- _Listed records_:
####

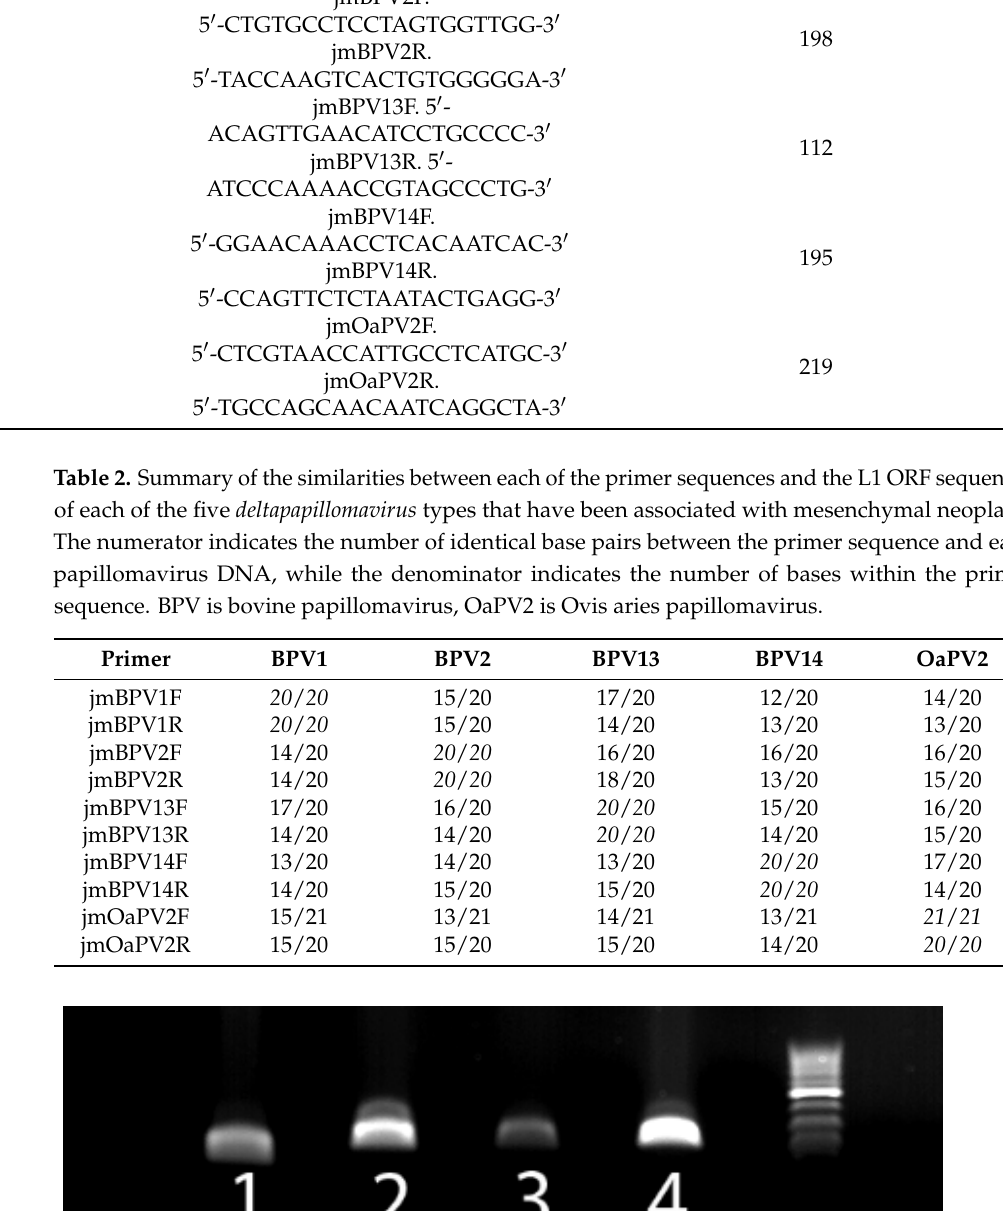
Table 2. Summary of the similarities between each of the primer sequences and the L1 ORF se- quences of each of the five deltapapillomavirus types that have been associated with mesenchymal neoplasia. The numerator indicates the number of identical base pairs between the primer sequence and each papillomavirus DNA, while the denominator indicates the number of bases within the primer sequence. BPV is bovine papillomavirus, OaPV2 is Ovis aries papillomavirus.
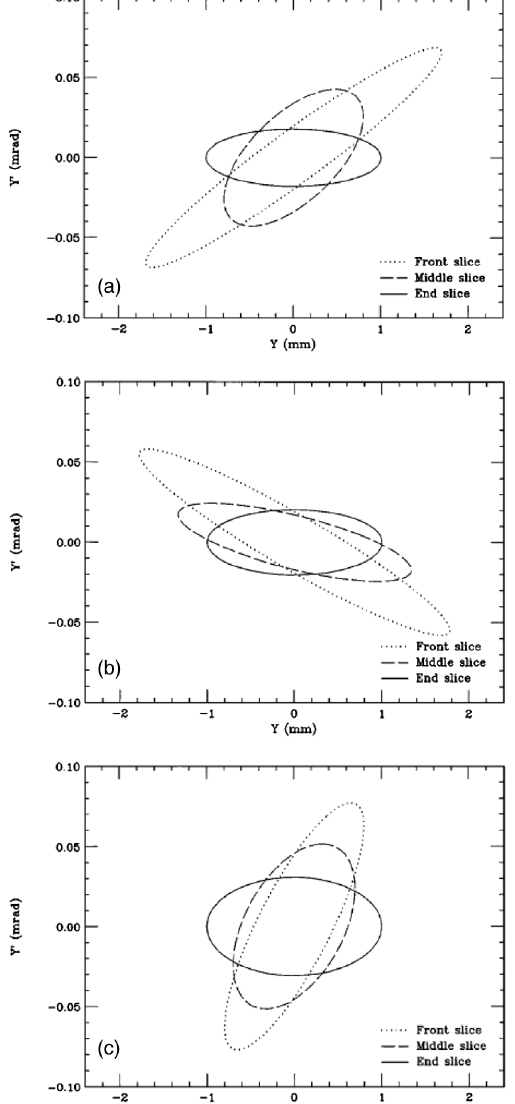
FIG. 10. Experimental BNL measurements (from [20]) show- ing the slice phase-space ellipses of the front, middle, and end slices, for solenoid currents of 102 A (a), 106 A (b), and 110 A (c). As predicted, the slices rotate relative to each other as the solenoid focal length is changed. The projected emittance is minimized at a solenoid current of 106 A.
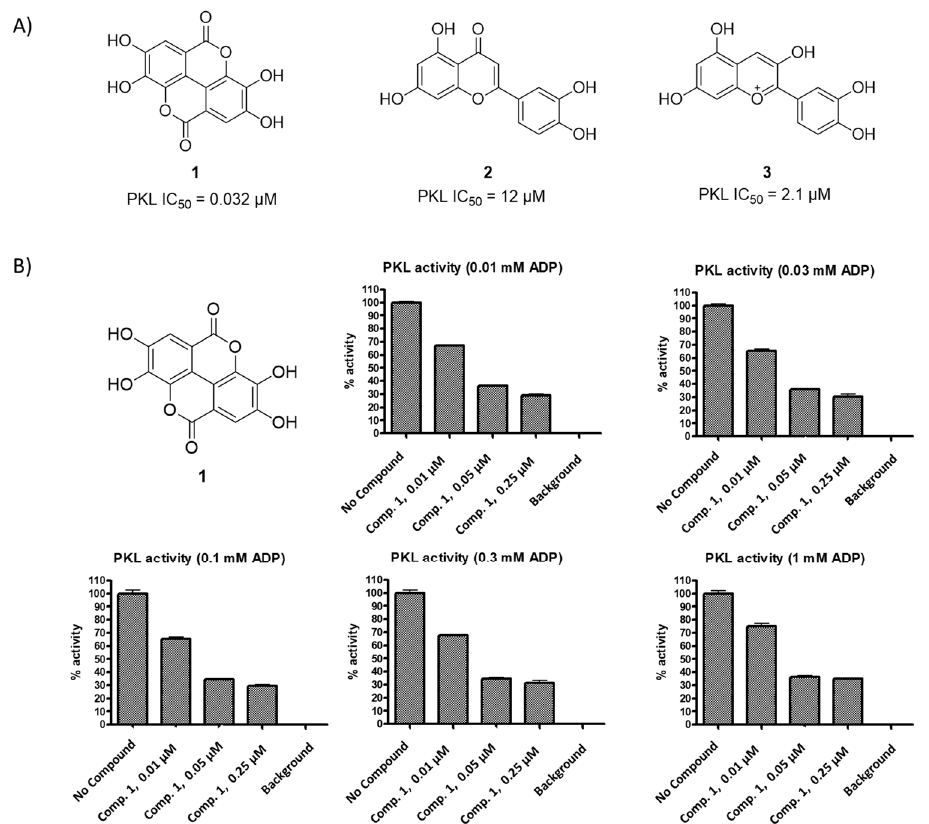
Figure 1. ( A ) Polyphenols exhibiting PKL inhibition. Ellagic acid (EA, 1 ), luteolin ( 2 ), cyanidin ( 3 ). ( B ) Inhibition of PKL by compound 1 at different concentrations of the substrate ADP.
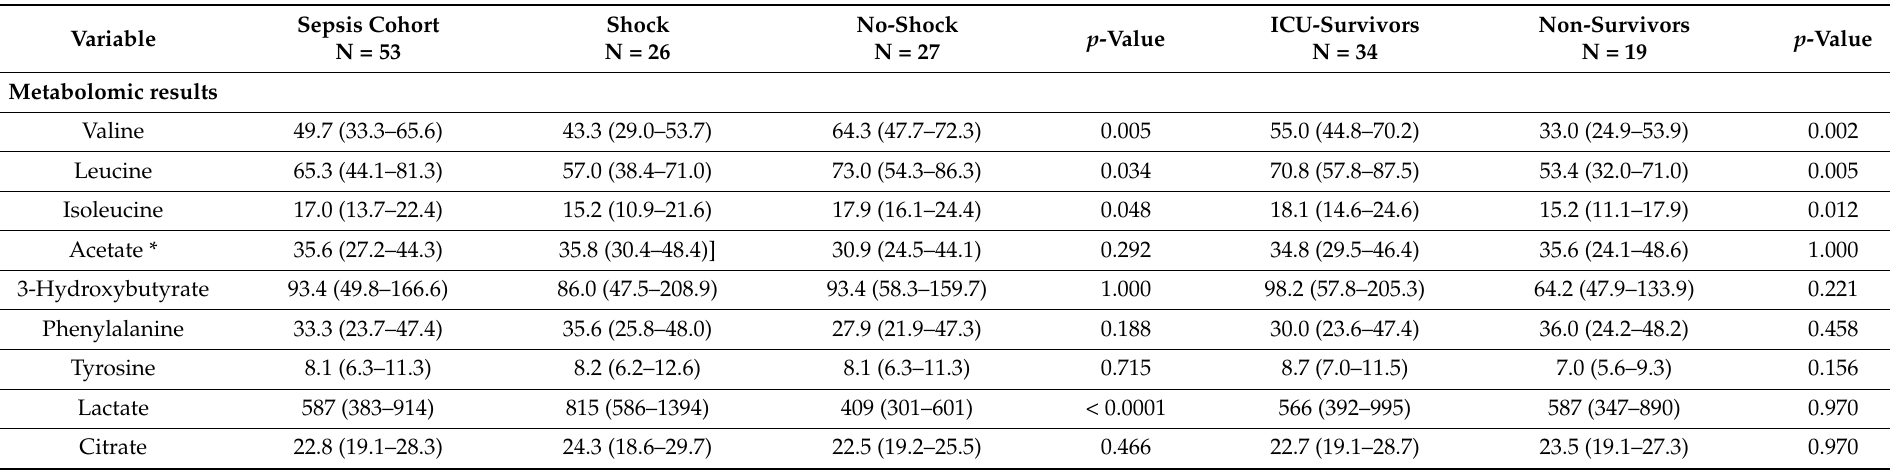
Table 3. Assigned and most prominent metabolic changes with sepsis and septic shock determined by untargeted 1 H NMR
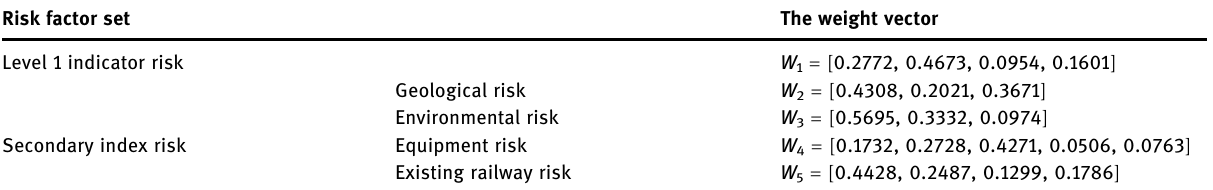
Table 1: Weight vector calculated values of risk factor sets Risk factor set The weight vector Level 1 indicator risk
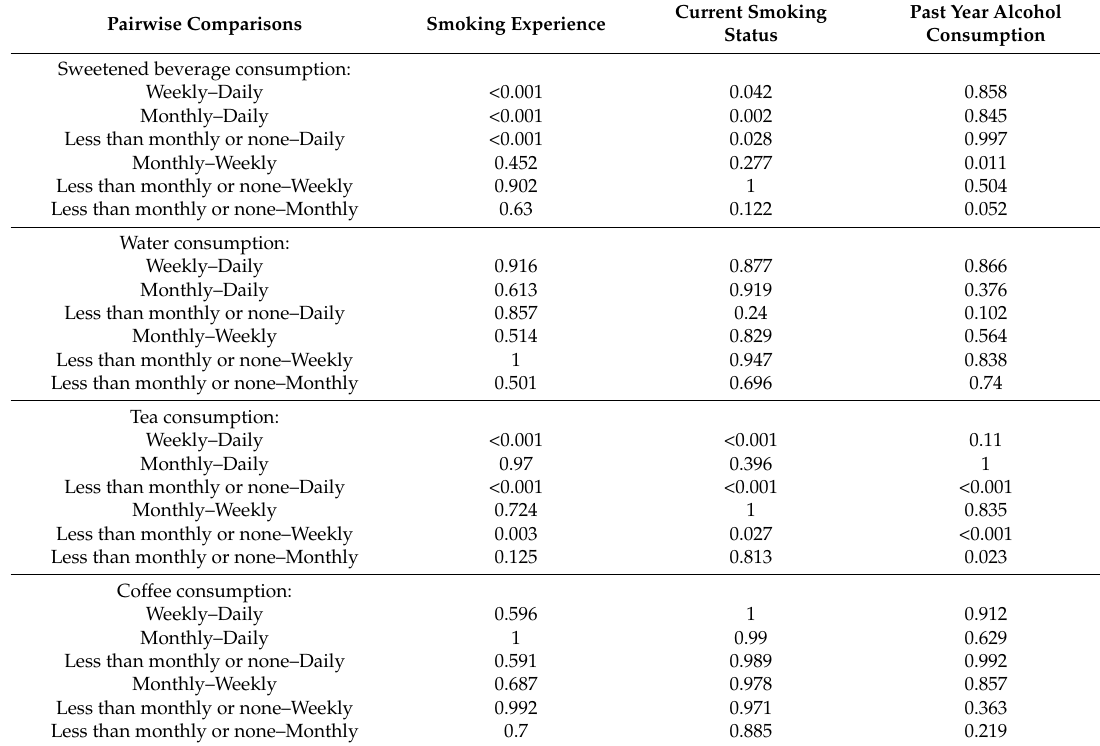
Table 3. Pairwise comparisons between each beverage intake frequency from Tukey’s Honest Significance tests. Data source: China Health and Nutrition Survey,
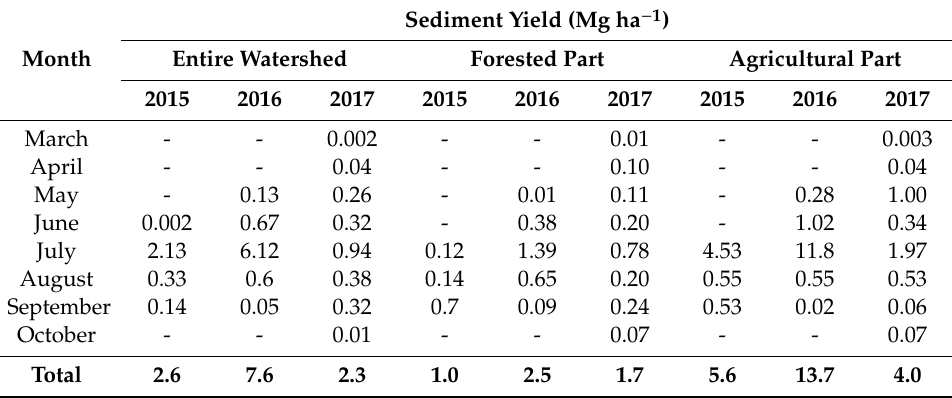
Table 4. Monthly sediment yields for forested, agricultural, and the entire Gomit watershed.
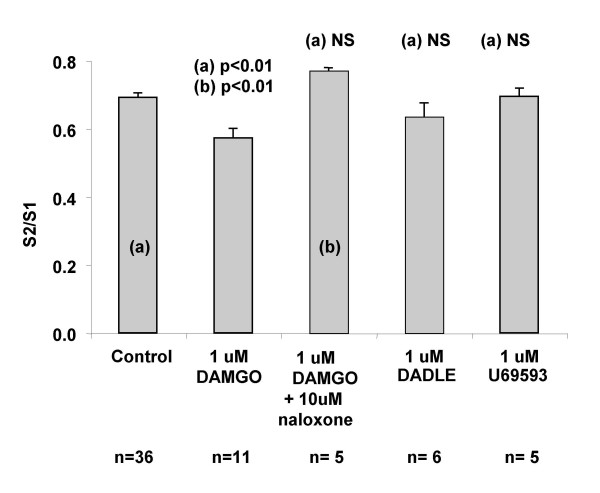
Effect of subtype-specific opoid peptides on KCl-stimulted [3H]GABA release. DAMGO, DADLE and U69593 (1 μM) were perfused as described for morphine in Figure 1. Data represent averages ± SEM. Labels on the x-axis indicate concentration of drugs present during S2. Only the μ-opioid receptor specific neuropeptide DAMGO produced a statistically significant effect (p < 0.01, One way ANOVA) on KCl-stimulted [3H]GABA release as compared to the controls (a) where no opiate drug was used. The effect of DAMGO was antagonised by 10 μM naloxone which was perfused from one fraction before the perfusion of DAMGO (b).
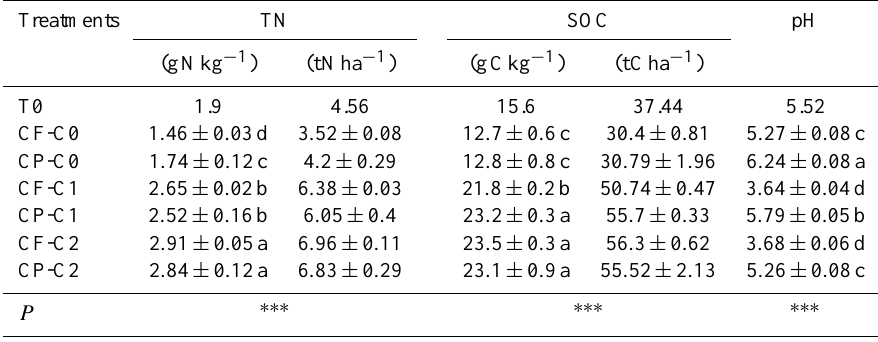
Table 2. Influence of biochar amendment on soil total nitrogen (TN), soil organic carbon (SOC) and soil pH in six different treatments over the entire experimental period. Values represent means ± SD ( n = 3).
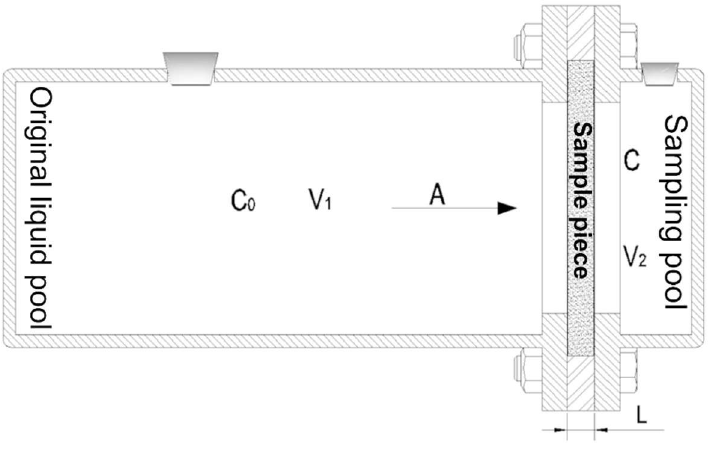
Figure 1. Constant source diffusion experimental device.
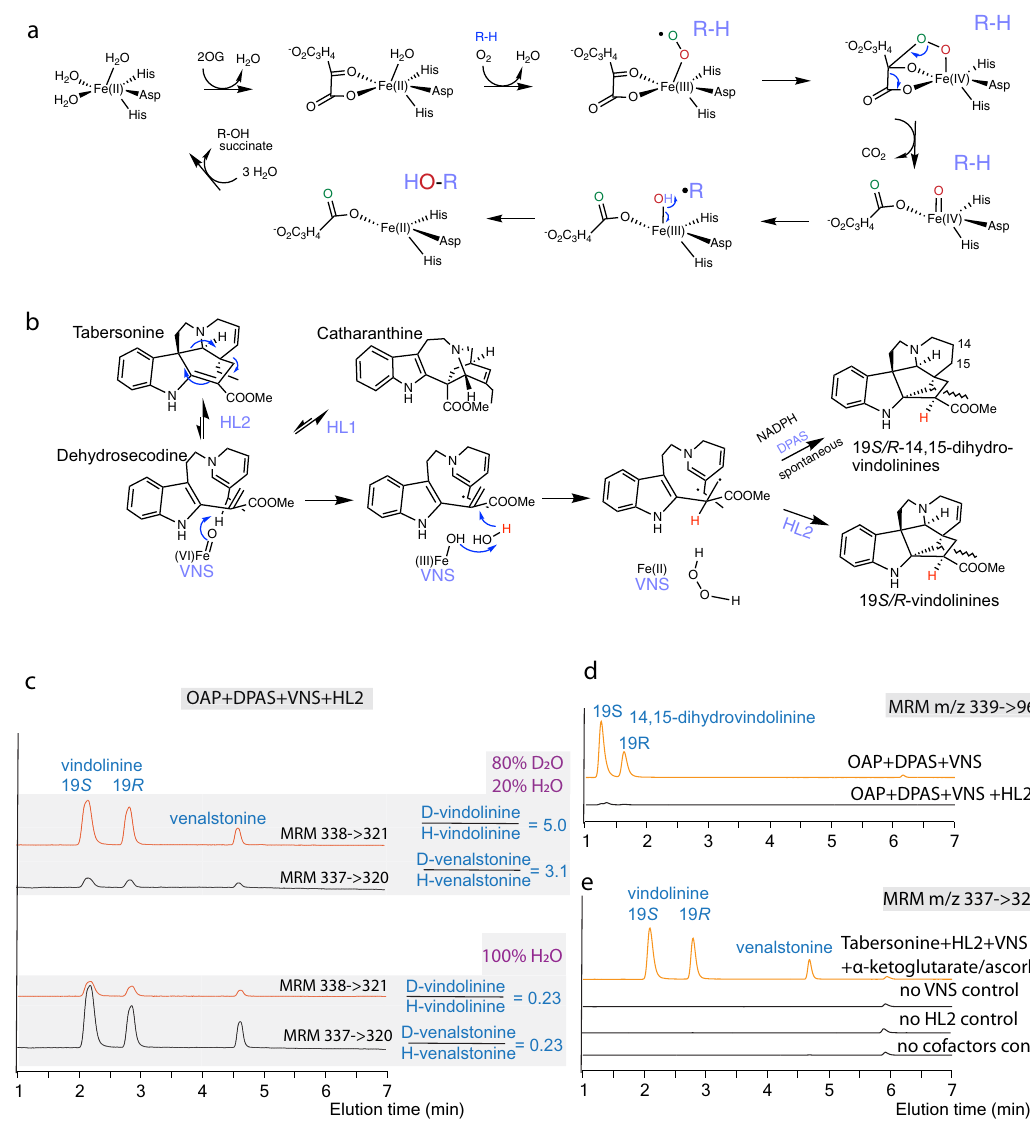
Fig. 3 Vindolinine synthase (VNS) catalyzes an unusual, redox neutral reaction with respect to the principal substrate dehydrosecodine and the product vindolinine epimers. a Typical reactions by Fe/2OG dioxygenases generate a substrate radical by enzyme-bound Fe(IV) = O, which rebounds with the hydroxyl radical leading to substrate hydroxylation. b Proposed VNS reaction involves the radical formation by Fe(IV) = O and water oxidation to regenerate Fe(II). The resulting di-radical is either cyclized by hydrolase 2 (HL2) to form the 19 S/R -vindolinines and venalstonine or spontaneously cyclizes with further reduction to form 19 S/R -14,15-dihydrovindolinines. c Replacing the reaction in 80% D 2 O resulted in the incorporation of one deuterium into the vindolinine/venalstonine structures as the m/z values were all increased by 1 amu. d In the absence of HL2, the reaction product was further reduced by DPAS and spontaneously cyclized to form 19 S/R -14,15-dihydrovindolinines. e HL2 catalyzed the reverse reaction to generate dehydrosecodine from tabersonine, which was catalyzed by VNS and HL2 in the forward reaction to generate 19 R /19 S -vindolinine epimers and venalstonine. The alkaloid MS spectra used for selecting MRM parameters are found in Supplementary fi gure 3 and Supplementary fi gure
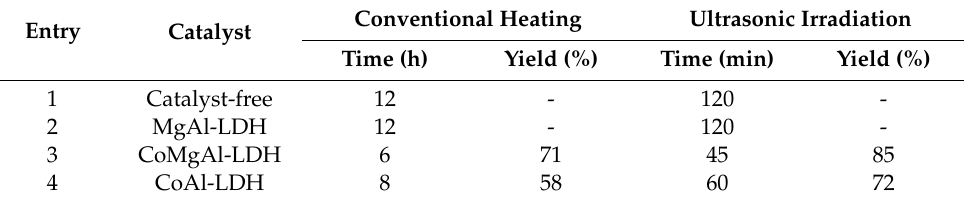
Table 2. Synthesis of compound 3 using di ff erent catalysts under ultrasonic irradiation.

####

- _Description of the task_: Out of the records above, return only the lines from the one with "Effect of subtype-specific" through the one with "Figure 1. Constant", exactly, and none of the pictures.

- _Result of the exercise_:
Effect of subtype-specific opoid peptides on KCl-stimulted [3H]GABA release. DAMGO, DADLE and U69593 (1 μM) were perfused as described for morphine in Figure 1. Data represent averages ± SEM. Labels on the x-axis indicate concentration of drugs present during S2. Only the μ-opioid receptor specific neuropeptide DAMGO produced a statistically significant effect (p < 0.01, One way ANOVA) on KCl-stimulted [3H]GABA release as compared to the controls (a) where no opiate drug was used. The effect of DAMGO was antagonised by 10 μM naloxone which was perfused from one fraction before the perfusion of DAMGO (b).
Table 2. Influence of biochar amendment on soil total nitrogen (TN), soil organic carbon (SOC) and soil pH in six different treatments over the entire experimental period. Values represent means ± SD ( n = 3).
Figure 1. Constant source diffusion experimental device.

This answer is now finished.